ANKARA (İGFA) – Danıştayın 155’inci kuruluş yıl dönümü ile “Danıştay ve İdari Yargı Günü”nün, Türkiye ve yargı dünyası için güzel olmasını dileyerek kelamlarına başlayan Cumhurbaşkanı Erdoğan, Şura-yı Devletten bugüne Danıştaya emeği geçen liderler, üyeler, hâkim ve savcılar ile çalışanı hürmetle yâd ettiğini belirtti.
Cumhurbaşkanı Erdoğan, Türkiye’nin idari ıslahat tarihinin en değerli adımlarından biri olan Danıştayın kuruluşundan bugüne, daima gelişerek hizmet vermeyi sürdürdüğünü, devletle vatandaş ortasındaki ihtilafların türel sonlar içinde ve hakkaniyet hissine uygun çözülmesinde çok değerli misyonlar ifa ettiğini vurguladı.
2017’deki Anayasa değişikliğiyle ülke tarihinin en kıymetli idare ıslahatlarından birini gerçekleştirdiklerini kaydeden Cumhurbaşkanı Erdoğan, kelamlarını şöyle sürdürdü:
“Cumhurbaşkanlığı Hükûmet Sistemi’ni kurarken güçler ayrılığı unsurunu de tahkim ettik. Yasama, yürütme ve yargı ortasındaki alakaları daha keskin çizgilerle belirleyerek demokrasimizin standardını yükselttik.
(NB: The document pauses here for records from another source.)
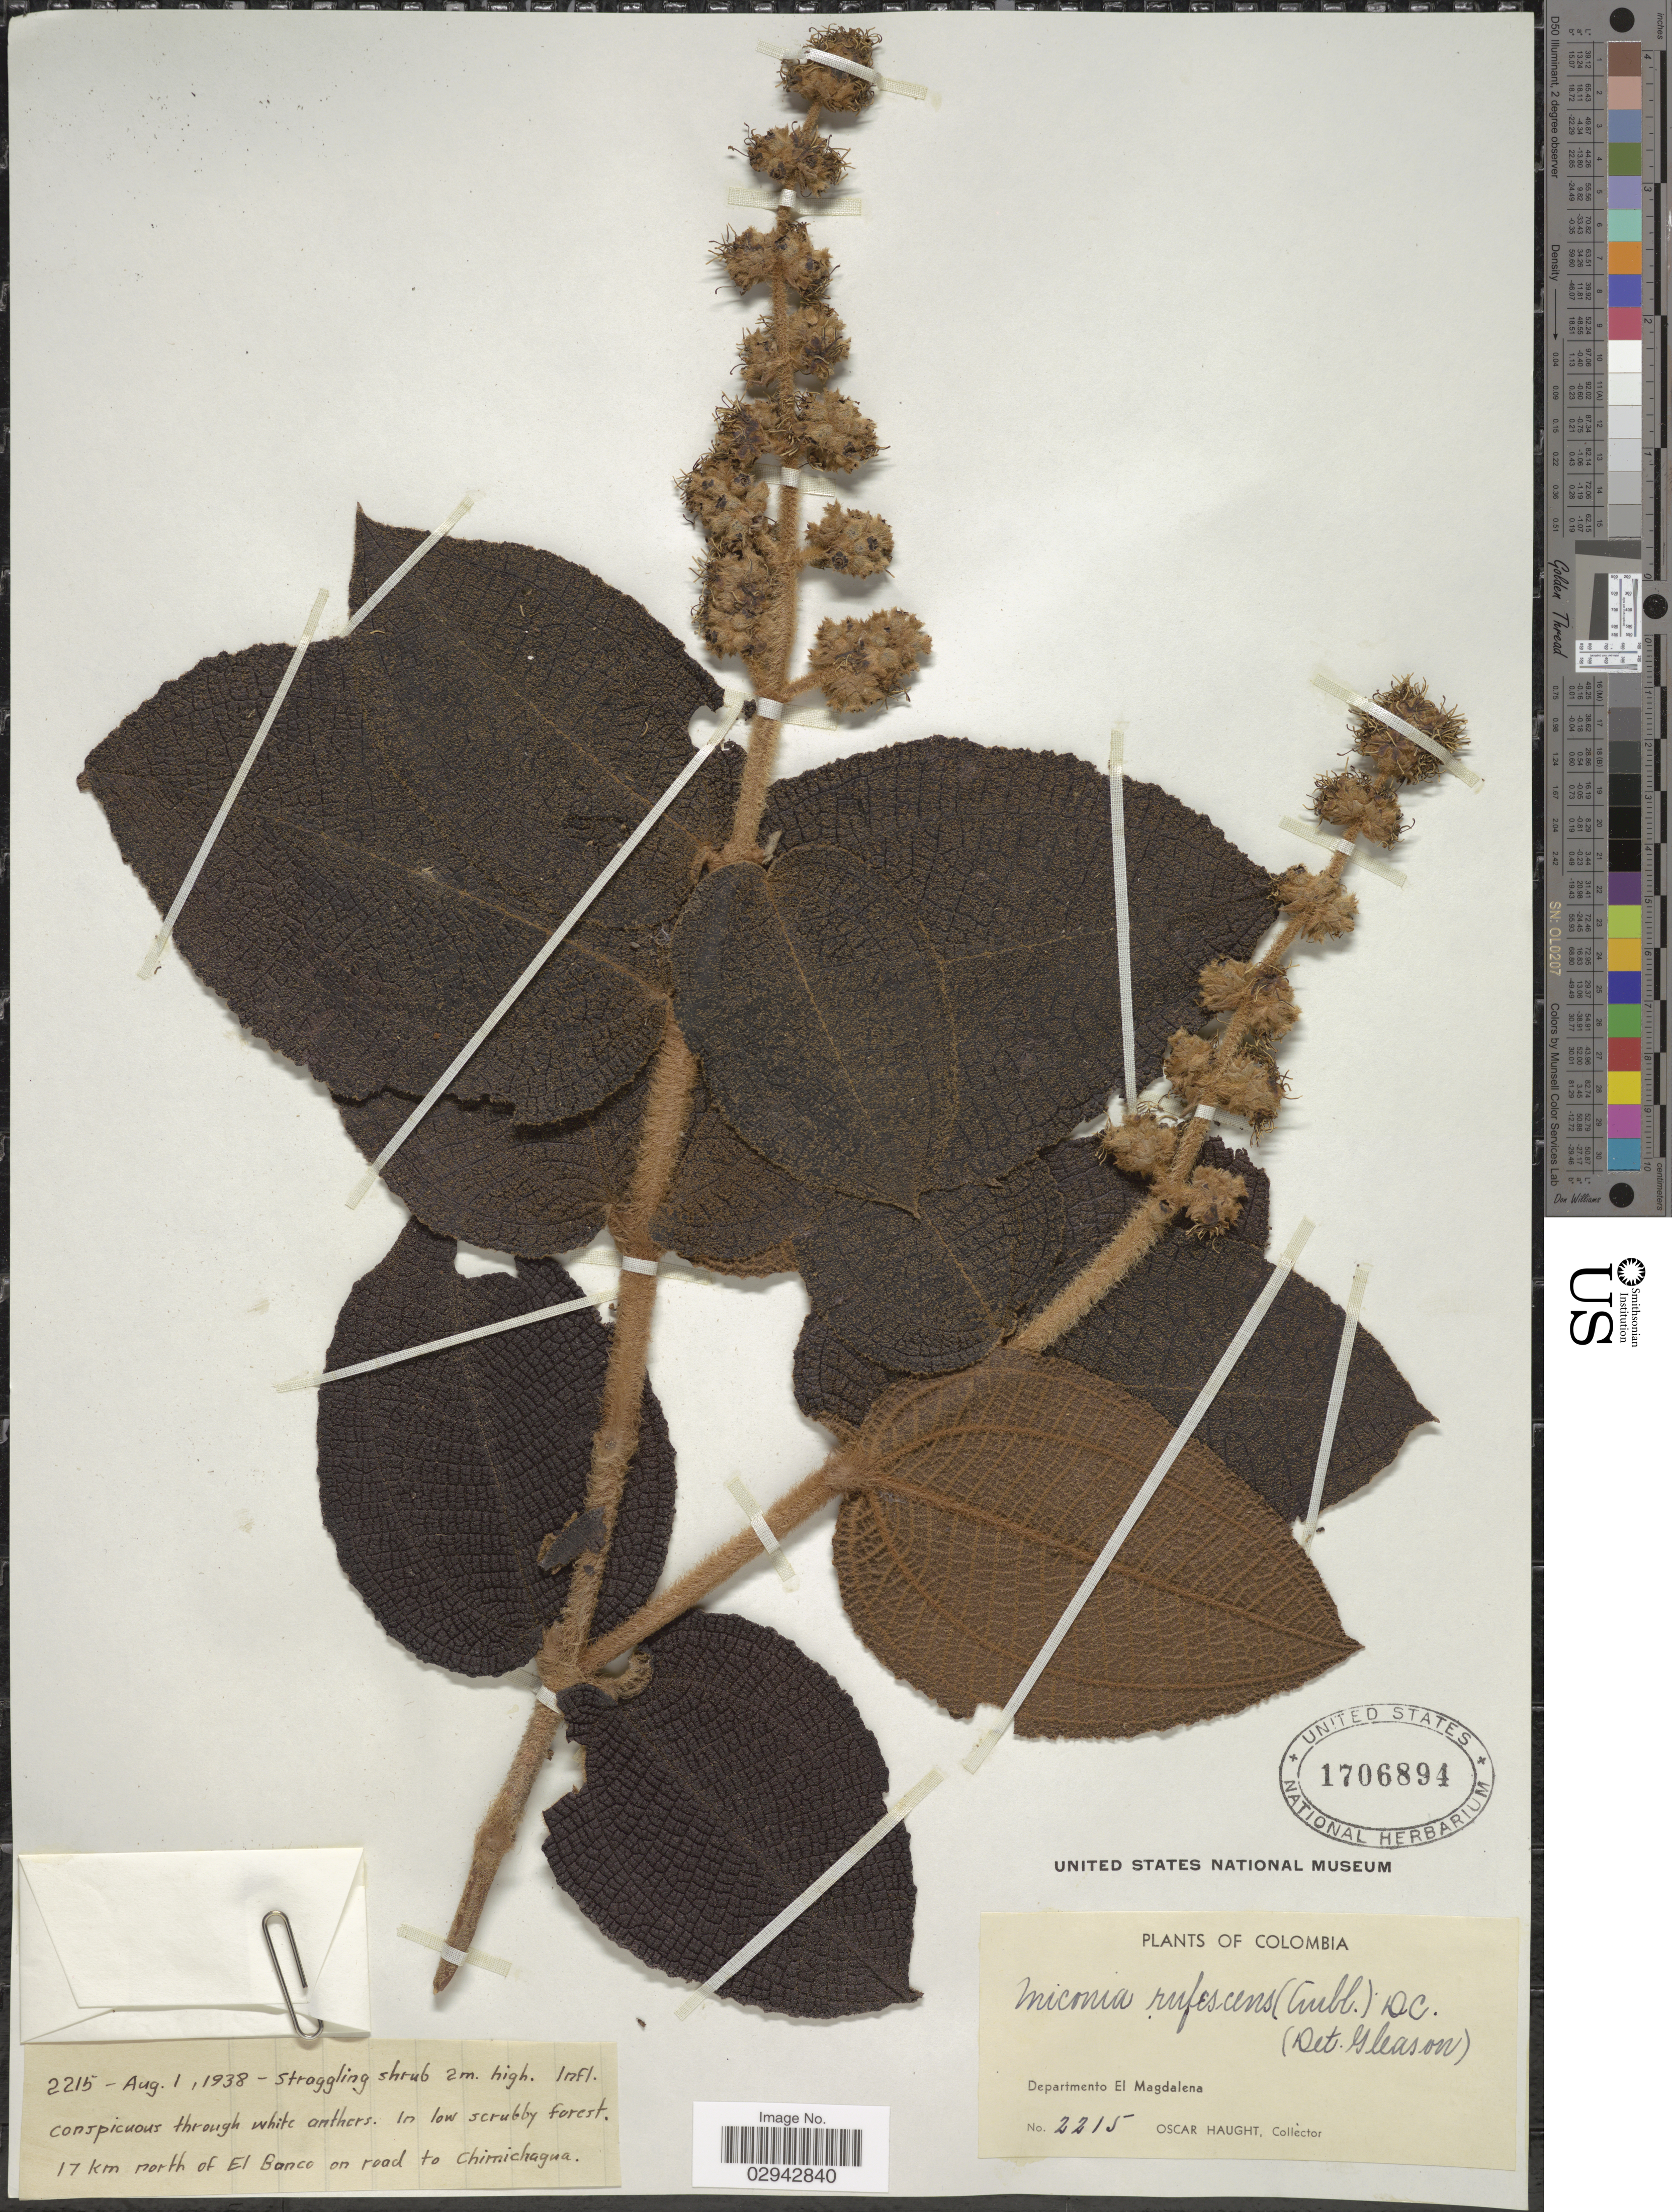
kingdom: Plantae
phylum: Tracheophyta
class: Magnoliopsida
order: Myrtales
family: Melastomataceae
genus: Miconia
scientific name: Miconia rufescens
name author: (Aubl.) DC.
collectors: O. Haught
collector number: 2215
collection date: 1938-08-01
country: Colombia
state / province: Magdalena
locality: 17 km north of El Banco on road to Chimichagua.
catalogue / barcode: US 1706894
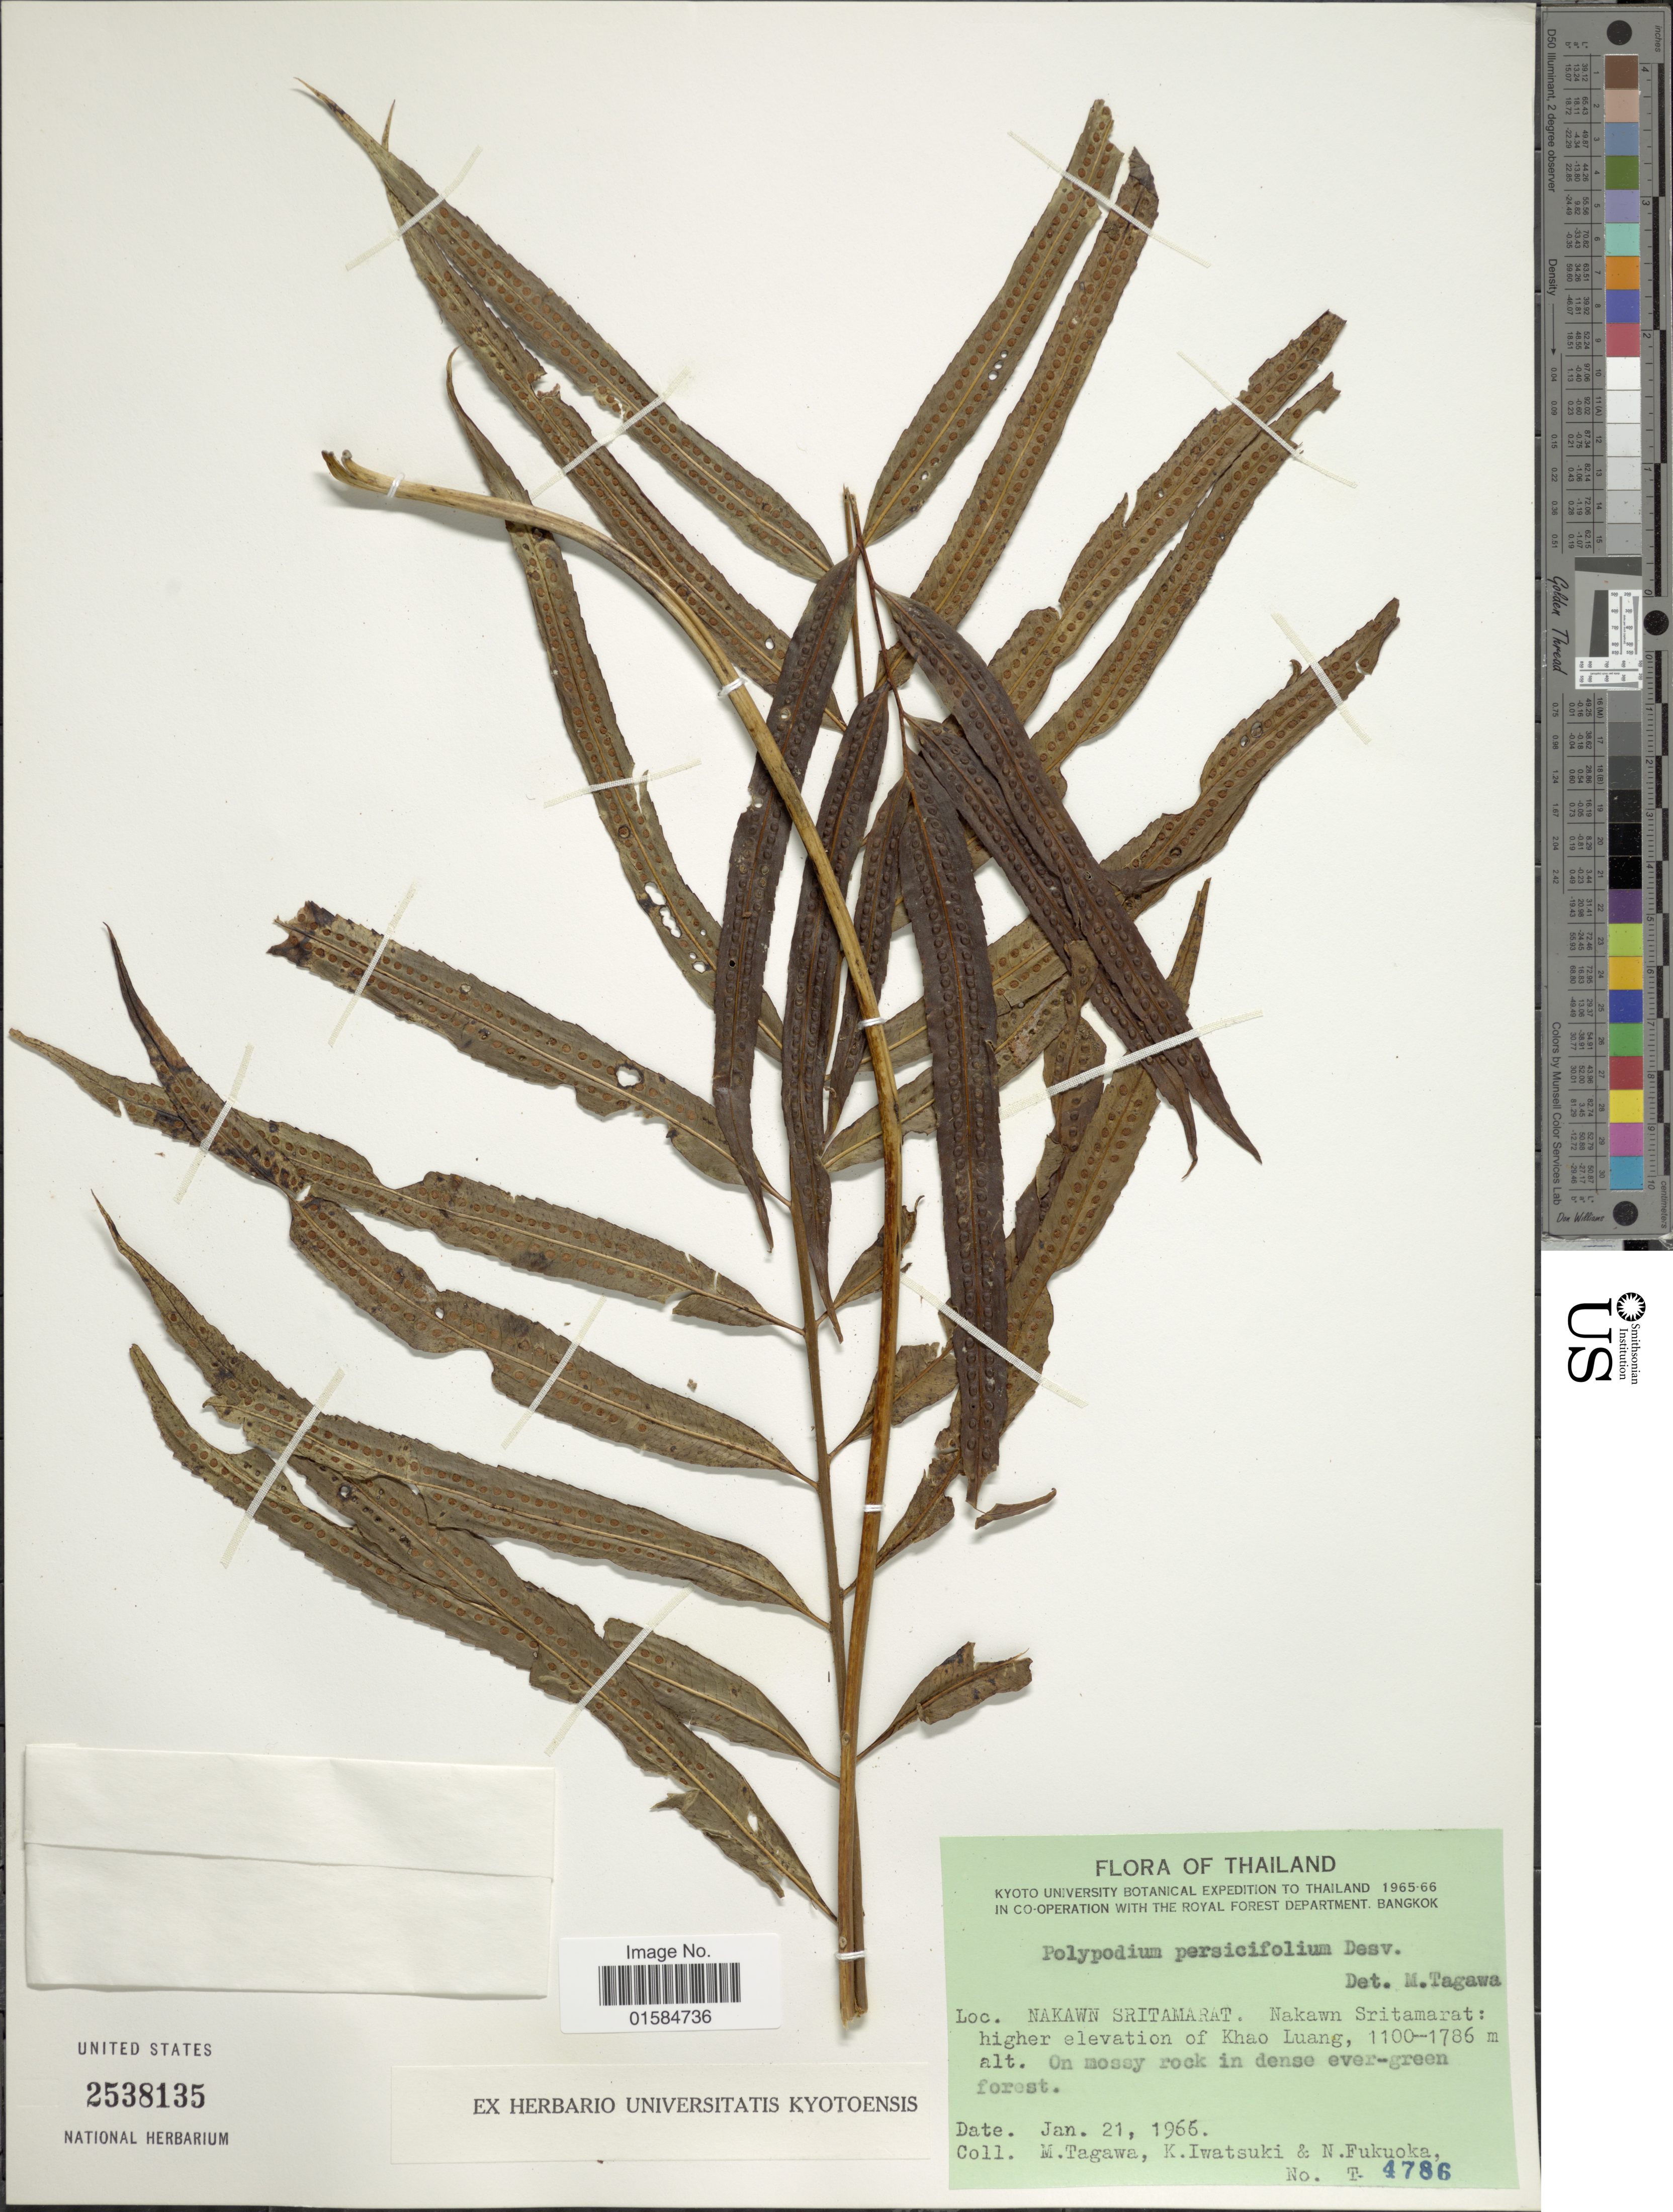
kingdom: Plantae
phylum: Tracheophyta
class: Polypodiopsida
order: Polypodiales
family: Polypodiaceae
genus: Goniophlebium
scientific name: Goniophlebium persicifolium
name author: (Desv.) Bedd.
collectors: M. Tagawa, K. Iwatsuki & N. Fukuoka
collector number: T4786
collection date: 1966-01-21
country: Thailand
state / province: Nakhon Si Thammarat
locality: Nakawn Sritamarat: higher elevation of Khao Luang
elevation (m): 1100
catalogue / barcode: US 2538135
Tekrar bu Anayasa değişikliğiyle yargının bağımsızlığı umdesine tarafsızlığı ibaresini de ekledik. Böylelikle yargıyı, geçmişte içine düştüğü tartışmalardan kurtaracak değerli bir adım attık.”
“YENİ BİR DEVİR BAŞLATTIK”
Cumhurbaşkanı Erdoğan, yargı ile öbür erkler, bilhassa de yürütme ortasındaki münasebetlerin, dünyanın her yerinde tartışmalara bahis olduğuna dikkati çekerek şöyle konuştu:
“Ancak ülkemizde, vesayet ve darbe süreçlerinde bu tartışmalar, hakikaten can acıtıcı, kurumları yıpratıcı bir form almıştır. Mesela, bir devir yargımızın üzerine çöken FETÖ gölgesi hepimizi çok üzmüştür. Hamdolsun, devletimizin başka kurumlarıyla birlikte yargımızı da bu ihanet çetesi mensuplarından temizleyerek, yeni bir periyot başlattık.
Ülkemizin, her türlü hukuk dışı oluşum üzere, hangi isim ve görünüm altında olursa olsun, terör örgütleriyle yürüttüğü gayrette yargımızın gösterdiği sağlam duruşun şahidiyiz. Her ne kadar vesayet devri hayali ve hevesiyle yargı kurumlarımıza saldıranlar hâlâ varsa da artık bu taktik telaffuzlara kimse prestij etmiyor. Milletimiz, kendi ismine karar veren yargı kurumlarına, giderek daha güçlü bir biçimde güvenmekte, sarıp sarmalamaktadır.”